That's a subtle difference.
The campaign doesn't just use cats as cute decor. It also brings in the small hassles of living with a cat. It connects something that could be a practical problem, like shedding, to the emotional side of cat ownership.
Plus, the physical experience of the product supports the idea. The lightness of cotton candy is close to the feel of fur. Its melting in the mouth completes the tactile and visual idea. The crunchy/popping candy effect inside takes the product from being just a photo-worthy object to a multi-sensory experience.
So the product isn't just "a dessert that looks like cat fur." It builds a small cat ownership fantasy through sight, touch, taste, and sound.
Why does the timing work?
The product's timing also supports the cultural reading.
The launch is placed around "Hug Your Cat Day." Such special days can sometimes feel like a forced calendar excuse for brands. But here, the product's theme and the day's feeling meet in the same space.
Hugging a cat naturally brings up the fur issue.
Hugging means contact.
Contact means fur.
Fur, here, becomes the product itself.
So the special day isn't just used as a social media hashtag. It provides a cultural foundation that carries the product's humor and emotion.
The product being sold in limited quantities at a specific store in Yokohama also fits the niche nature of the idea. It's not positioned like a mass-market candy that needs to be everywhere; it's a small experience that cat lovers would specifically want to go and see.
Lesson
This case shows that when a niche insight is handled correctly, it can create widespread curiosity.
Work that tries to appeal to everyone often doesn't fully resonate with anyone. Necoichi's work, on the other hand, starts from a very narrow place: the strange but familiar relationship cat owners have with fur.
That's why the product looks odd but doesn't feel empty.
It takes a culturally established area of love.
It picks a small behavior from within the community.
It amplifies it without caricaturing it.
Then it turns it into a real product.
Here, the brand doesn't stand out too much. Cat love is at the center of the stage. The brand catches one of the byproducts of that love and objectifies it.

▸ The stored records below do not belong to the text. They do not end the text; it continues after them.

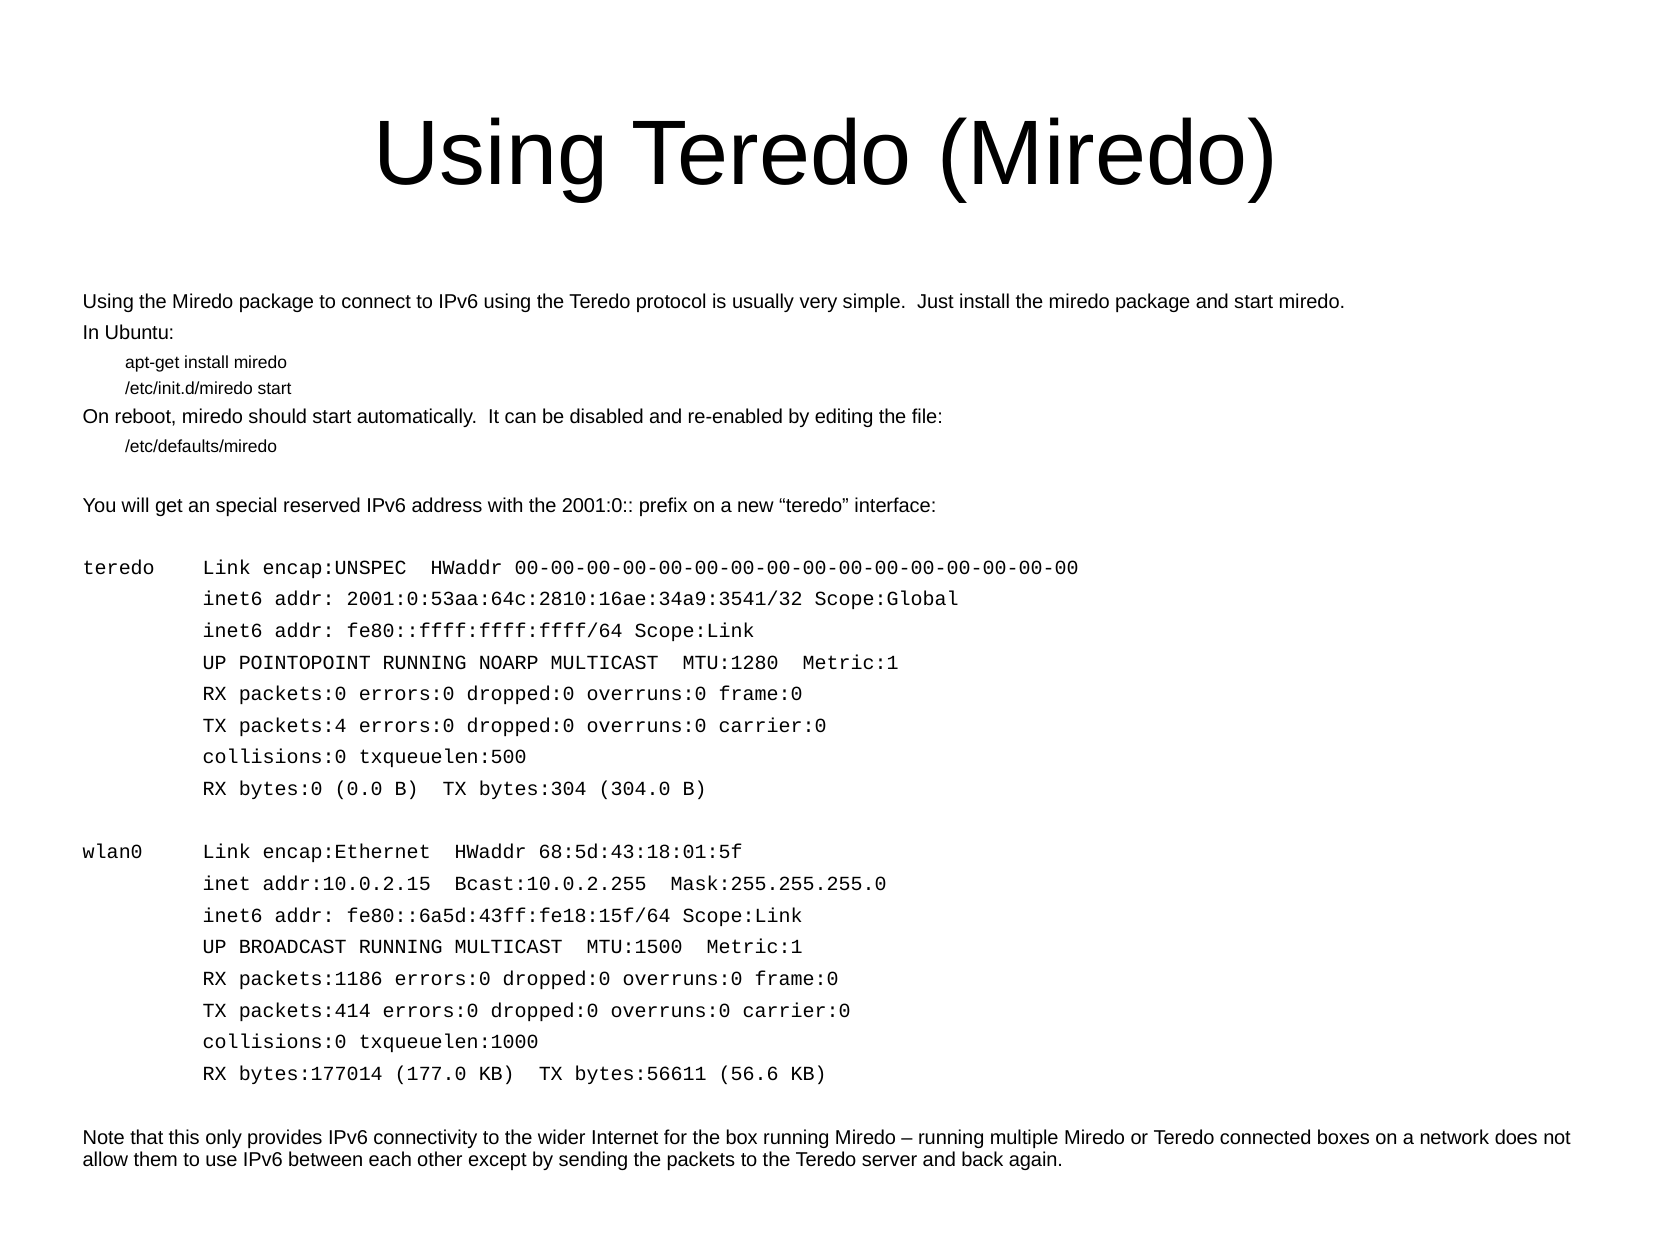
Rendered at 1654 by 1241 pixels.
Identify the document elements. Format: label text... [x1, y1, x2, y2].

list Using the Miredo package to connect to IPv6 using the Teredo protocol is usually very simple. Just install the miredo package and start miredo. In Ubuntu: apt-get install miredo /etc/init.d/miredo start On reboot, miredo should start automatically. It can be disabled and re-enabled by editing the file: /etc/defaults/miredo You will get an special reserved IPv6 address with the 2001:0:: prefix on a new “teredo” interface: teredo Link encap:UNSPEC HWaddr 00-00-00-00-00-00-00-00-00-00-00-00-00-00-00-00 inet6 addr: 2001:0:53aa:64c:2810:16ae:34a9:3541/32 Scope:Global inet6 addr: fe80::ffff:ffff:ffff/64 Scope:Link UP POINTOPOINT RUNNING NOARP MULTICAST MTU:1280 Metric:1 RX packets:0 errors:0 dropped:0 overruns:0 frame:0 TX packets:4 errors:0 dropped:0 overruns:0 carrier:0 collisions:0 txqueuelen:500 RX bytes:0 (0.0 B) TX bytes:304 (304.0 B) wlan0 Link encap:Ethernet HWaddr 68:5d:43:18:01:5f inet addr:10.0.2.15 Bcast:10.0.2.255 Mask:255.255.255.0 inet6 addr: fe80::6a5d:43ff:fe18:15f/64 Scope:Link UP BROADCAST RUNNING MULTICAST MTU:1500 Metric:1 RX packets:1186 errors:0 dropped:0 overruns:0 frame:0 TX packets:414 errors:0 dropped:0 overruns:0 carrier:0 collisions:0 txqueuelen:1000 RX bytes:177014 (177.0 KB) TX bytes:56611 (56.6 KB) Note that this only provides IPv6 connectivity to the wider Internet for the box running Miredo – running multiple Miredo or Teredo connected boxes on a network does not allow them to use IPv6 between each other except by sending the packets to the Teredo server and back again. [82, 290, 1571, 1193]
title Using Teredo (Miredo) [82, 49, 1571, 257]
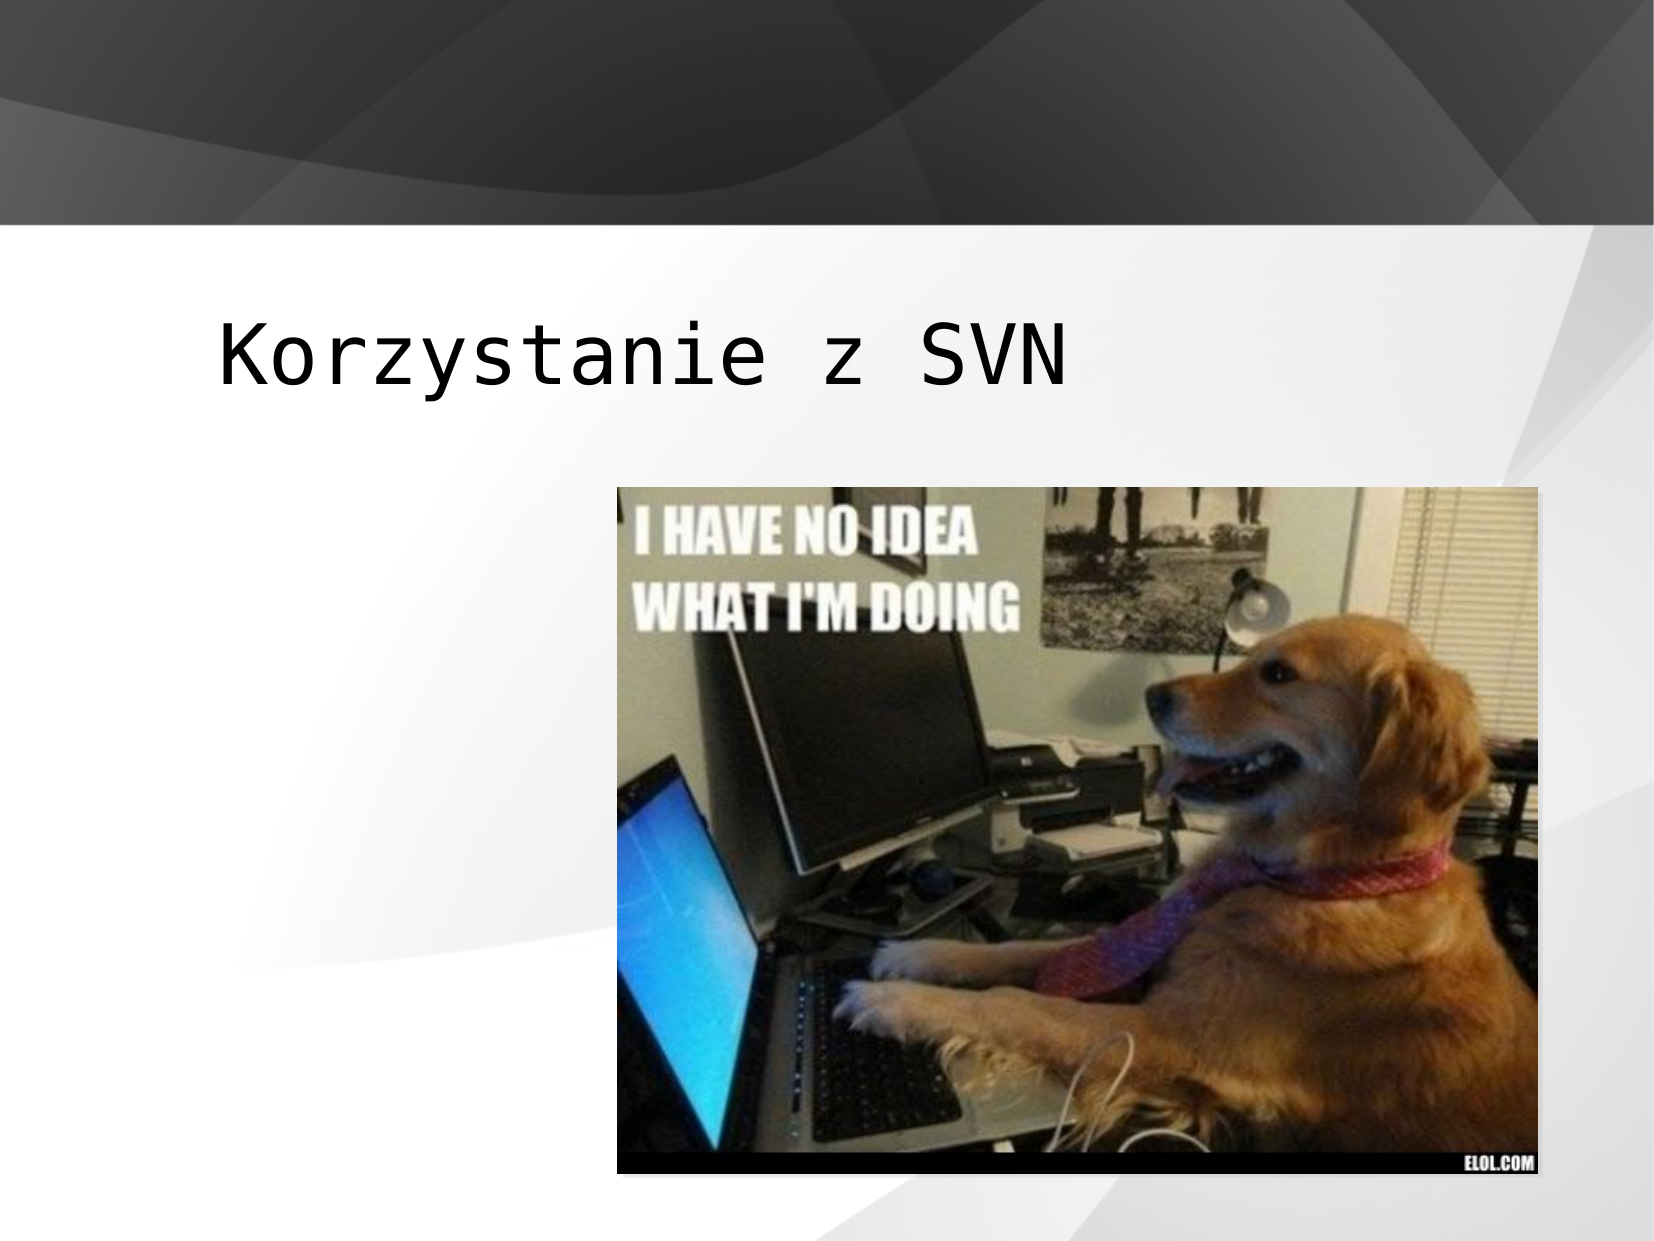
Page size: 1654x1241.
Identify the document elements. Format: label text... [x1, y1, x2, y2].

picture [0, 0, 1654, 1241]
subtitle Korzystanie z SVN [0, 0, 1388, 863]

This is one of the basic lessons of cultural work:
Understanding a community isn't about taking its most visible symbol. Sometimes it's about reading the small traces that community leaves at home, on the brush, on clothes, and on the floor.
Necoichi's "edible cat fur" idea does exactly that.
It doesn't polish cat love.
It turns its shedding, trace-leaving, slightly strange but authentic side into a product.